ASSIGNMENT ▸ A letter-for-letter copy of the listing is required, with no pictures in it.

INPUT DATA ▸
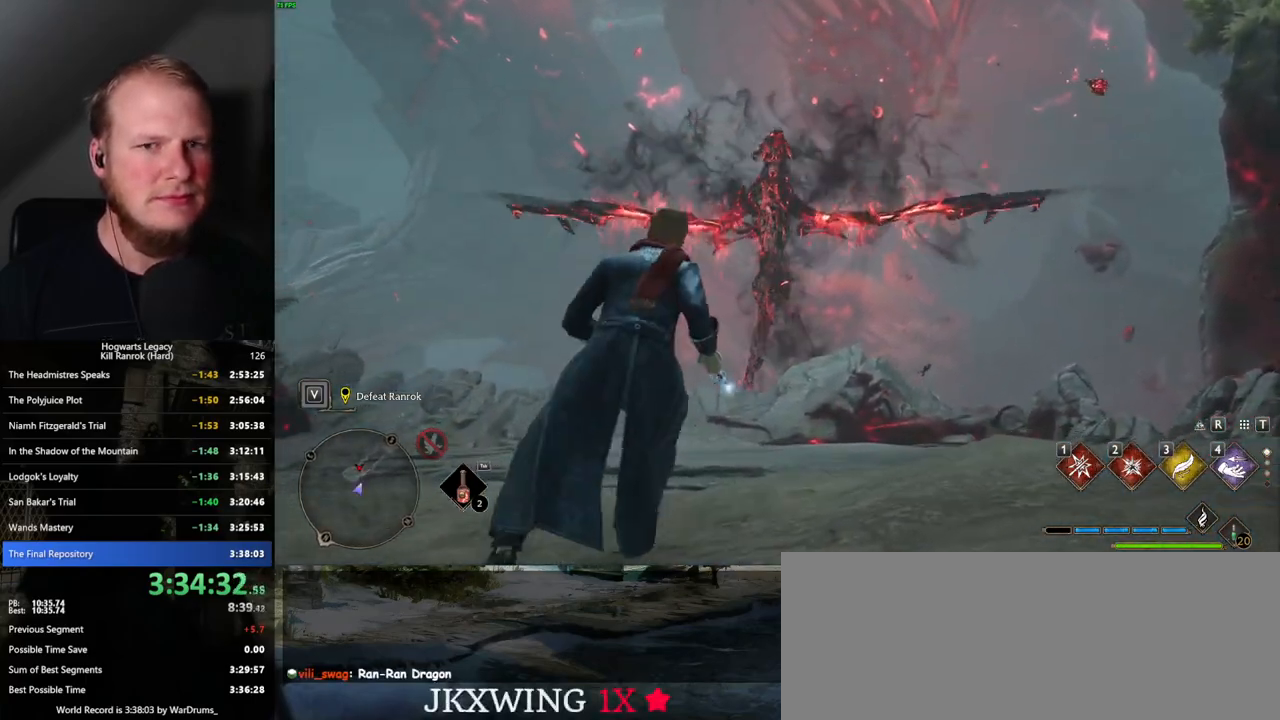
{"keys": [], "mouse": [], "events": [[84, "d", "up"], [167, "w", "up"]]}
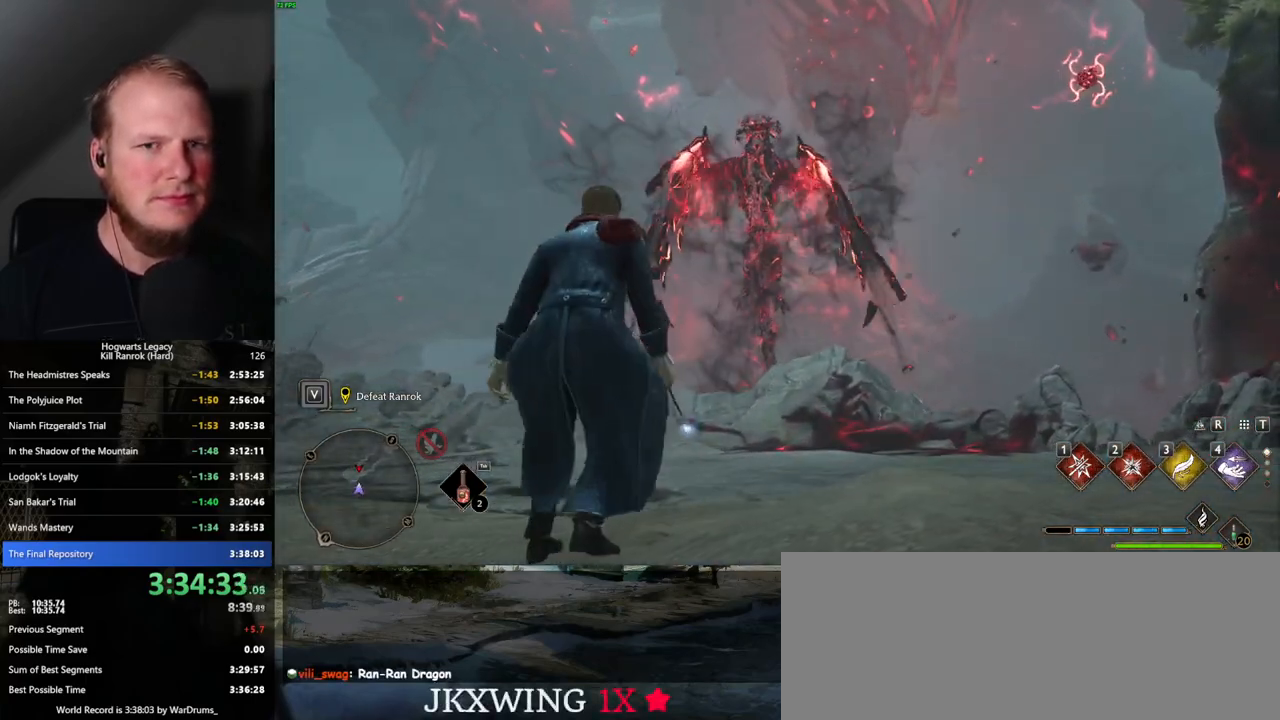
{"keys": [], "mouse": [], "events": []}
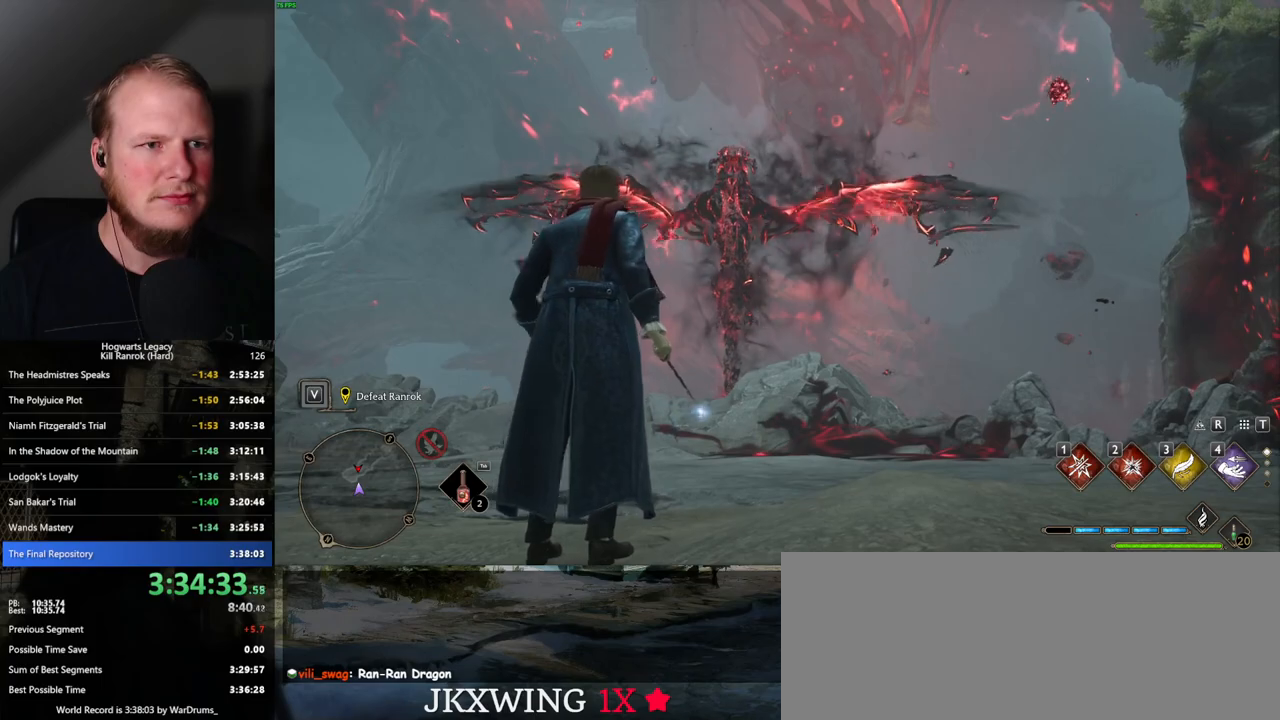
{"keys": [], "mouse": [], "events": []}
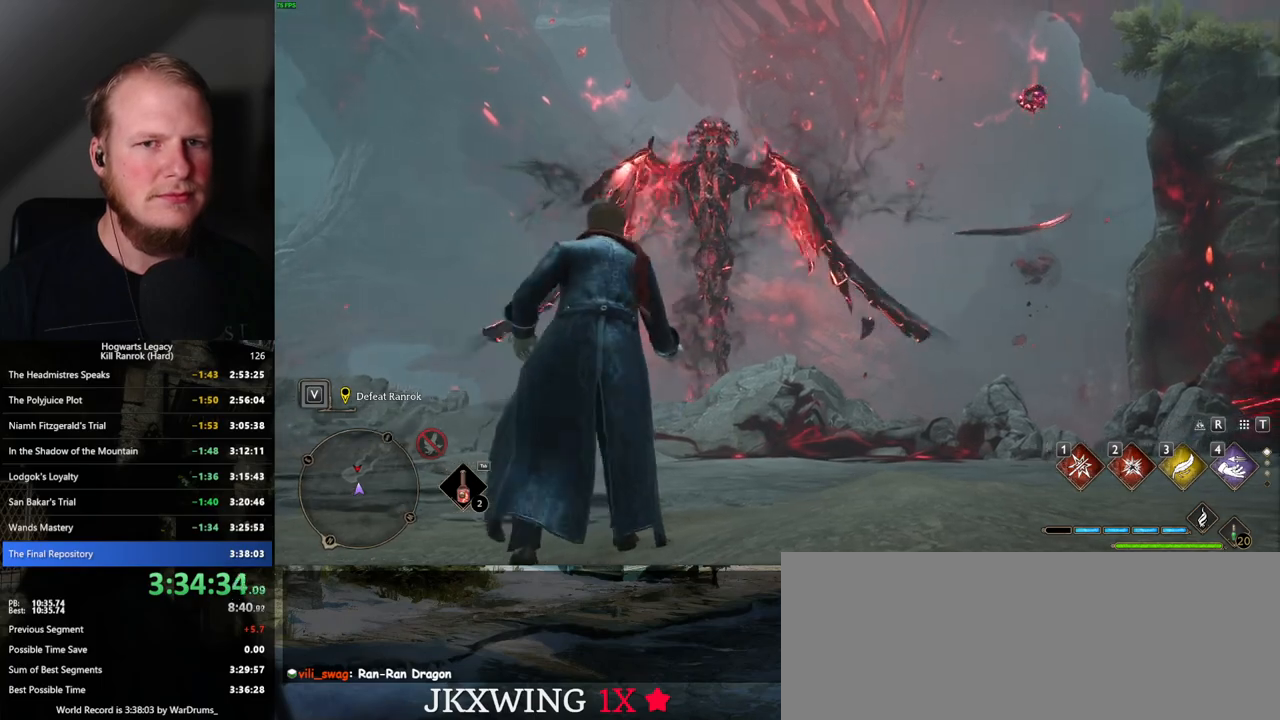
{"keys": [], "mouse": [], "events": []}
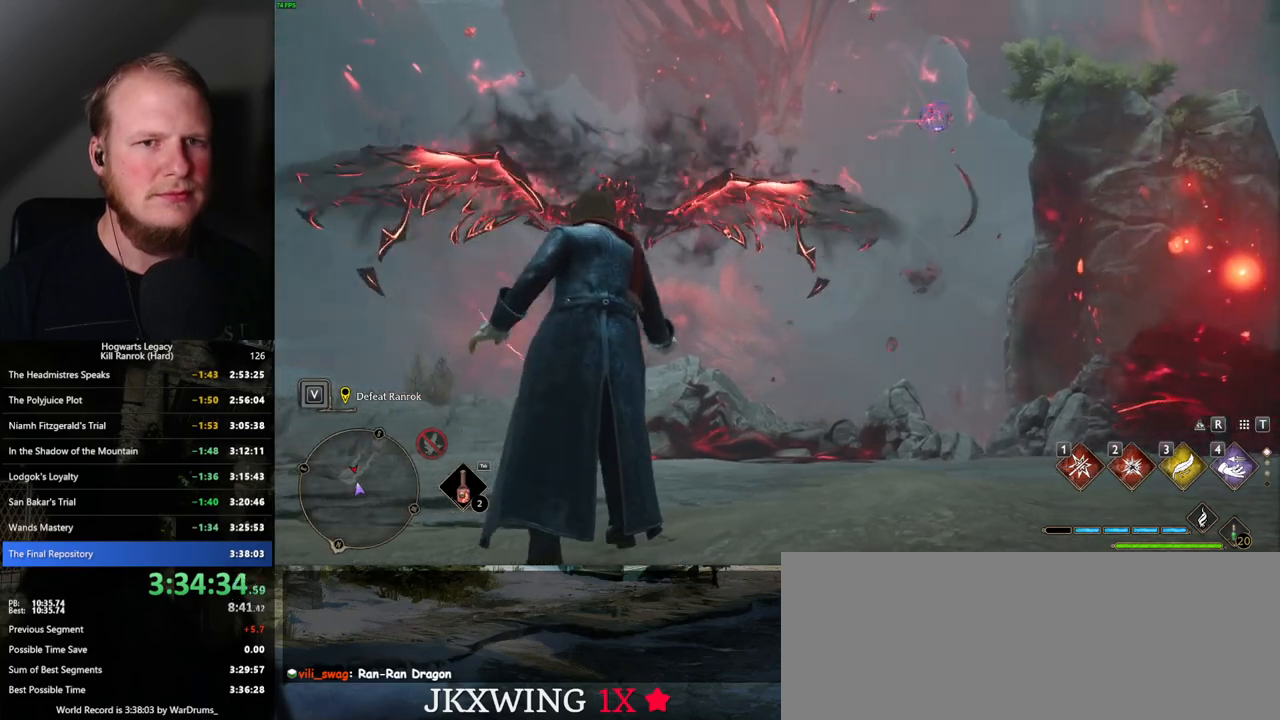
{"keys": [], "mouse": [], "events": []}
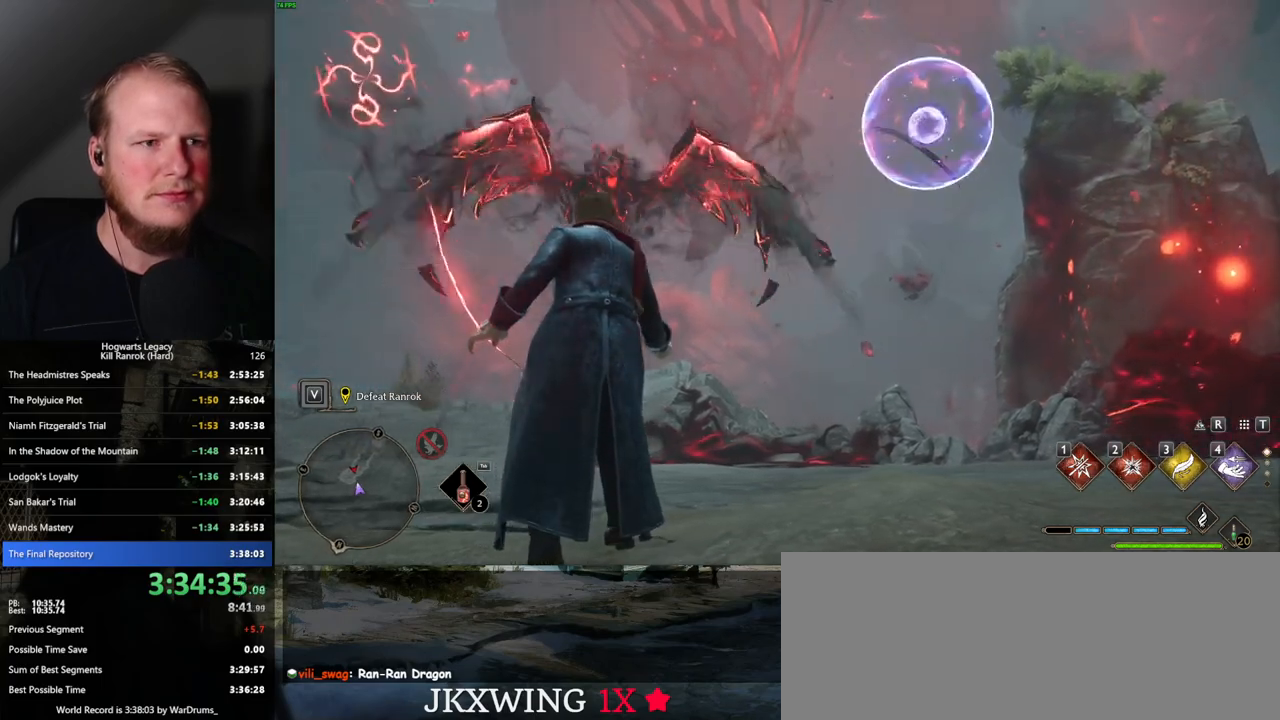
{"keys": ["a", "w"], "mouse": [], "events": [[17, "a", "down"], [167, "w", "down"], [350, "space", "down"], [450, "space", "up"]]}
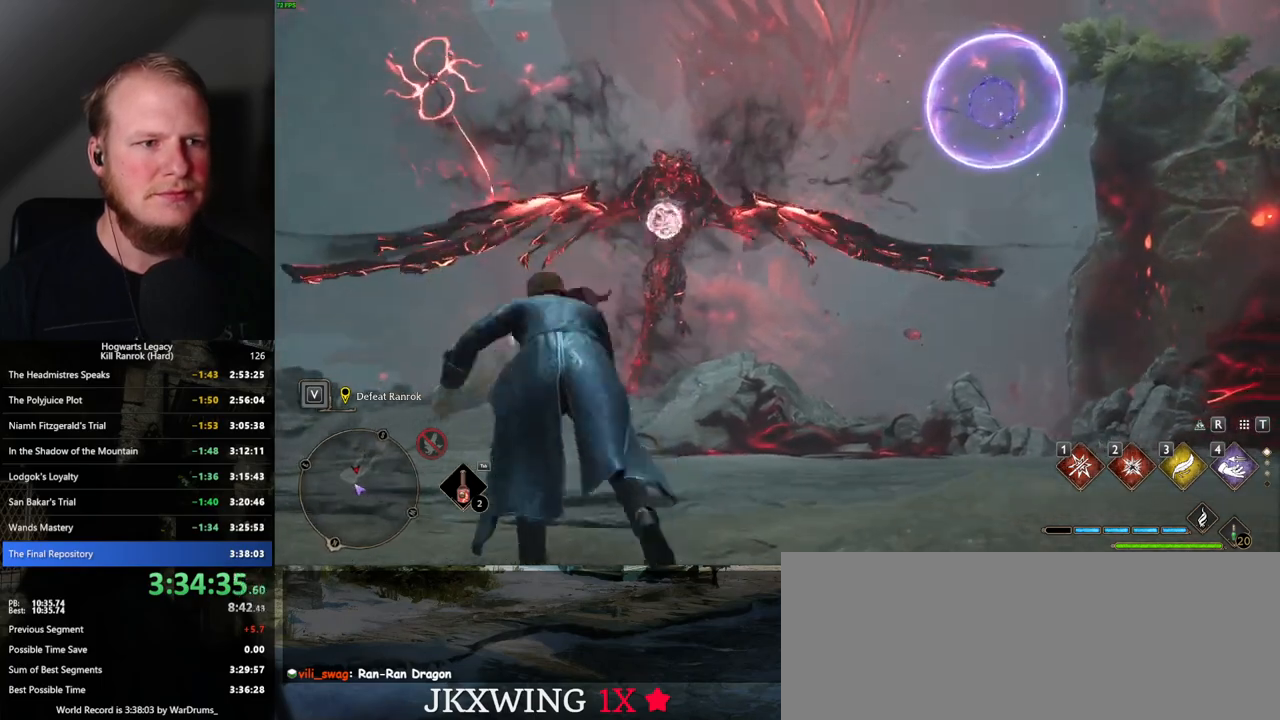
{"keys": ["4"], "mouse": [], "events": [[34, "w", "up"], [184, "w", "down"], [300, "w", "up"], [484, "4", "down"], [484, "a", "up"]]}
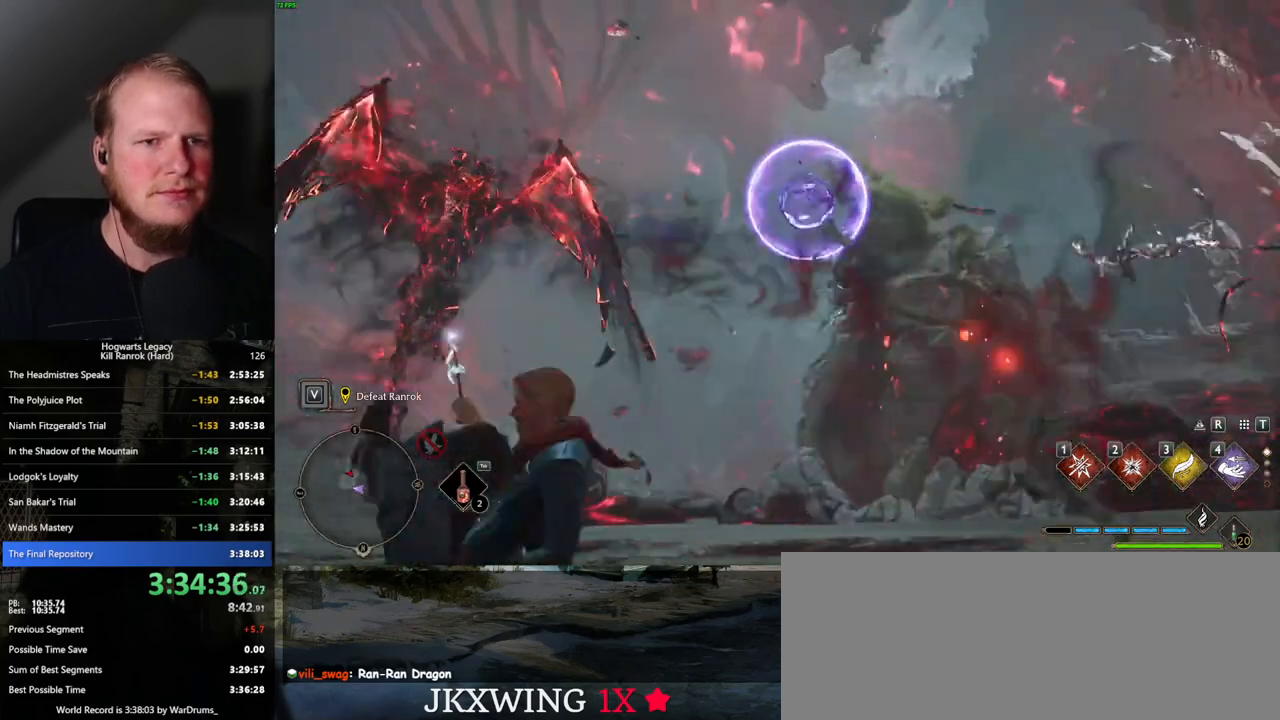
{"keys": [], "mouse": [], "events": [[17, "4", "up"], [134, "4", "down"], [184, "4", "up"]]}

ANSWER BOX ▸
{"keys": [], "mouse": [], "events": [[84, "d", "up"], [167, "w", "up"]]}
{"keys": [], "mouse": [], "events": []}
{"keys": [], "mouse": [], "events": []}
{"keys": [], "mouse": [], "events": []}
{"keys": [], "mouse": [], "events": []}
{"keys": ["a", "w"], "mouse": [], "events": [[17, "a", "down"], [167, "w", "down"], [350, "space", "down"], [450, "space", "up"]]}
{"keys": ["4"], "mouse": [], "events": [[34, "w", "up"], [184, "w", "down"], [300, "w", "up"], [484, "4", "down"], [484, "a", "up"]]}
{"keys": [], "mouse": [], "events": [[17, "4", "up"], [134, "4", "down"], [184, "4", "up"]]}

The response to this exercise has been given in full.